GOAL OF THE EXERCISE: What follows is a listing; restate all of it word for word.

((

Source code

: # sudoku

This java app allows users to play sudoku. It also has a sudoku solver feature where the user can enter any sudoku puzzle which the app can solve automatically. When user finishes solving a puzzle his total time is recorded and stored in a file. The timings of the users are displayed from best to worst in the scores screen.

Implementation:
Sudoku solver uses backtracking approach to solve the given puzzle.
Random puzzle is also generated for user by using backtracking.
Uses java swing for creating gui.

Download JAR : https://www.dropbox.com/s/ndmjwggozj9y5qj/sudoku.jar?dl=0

))

RESPONSE BOX:
Source code

: # sudoku

This java app allows users to play sudoku. It also has a sudoku solver feature where the user can enter any sudoku puzzle which the app can solve automatically. When user finishes solving a puzzle his total time is recorded and stored in a file. The timings of the users are displayed from best to worst in the scores screen.

Implementation:
Sudoku solver uses backtracking approach to solve the given puzzle.
Random puzzle is also generated for user by using backtracking.
Uses java swing for creating gui.

Download JAR : https://www.dropbox.com/s/ndmjwggozj9y5qj/sudoku.jar?dl=0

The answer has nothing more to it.